BEGIN Records for the exercise
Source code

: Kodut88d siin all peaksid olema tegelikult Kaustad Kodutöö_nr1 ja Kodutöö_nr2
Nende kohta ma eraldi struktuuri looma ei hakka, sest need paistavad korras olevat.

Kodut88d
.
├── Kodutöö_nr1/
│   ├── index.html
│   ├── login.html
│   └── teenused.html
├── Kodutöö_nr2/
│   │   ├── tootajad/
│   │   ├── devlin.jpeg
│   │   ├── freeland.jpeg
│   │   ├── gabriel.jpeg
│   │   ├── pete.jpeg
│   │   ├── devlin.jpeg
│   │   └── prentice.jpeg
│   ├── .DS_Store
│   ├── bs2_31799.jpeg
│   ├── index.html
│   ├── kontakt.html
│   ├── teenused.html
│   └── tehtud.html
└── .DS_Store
END Records for the exercise
_Assigned task_: If a line appears above, it belongs in your answer, printed exactly.

_Response to this exercise_:
Source code

: Kodut88d siin all peaksid olema tegelikult Kaustad Kodutöö_nr1 ja Kodutöö_nr2
Nende kohta ma eraldi struktuuri looma ei hakka, sest need paistavad korras olevat.

Kodut88d
.
├── Kodutöö_nr1/
│   ├── index.html
│   ├── login.html
│   └── teenused.html
├── Kodutöö_nr2/
│   │   ├── tootajad/
│   │   ├── devlin.jpeg
│   │   ├── freeland.jpeg
│   │   ├── gabriel.jpeg
│   │   ├── pete.jpeg
│   │   ├── devlin.jpeg
│   │   └── prentice.jpeg
│   ├── .DS_Store
│   ├── bs2_31799.jpeg
│   ├── index.html
│   ├── kontakt.html
│   ├── teenused.html
│   └── tehtud.html
└── .DS_Store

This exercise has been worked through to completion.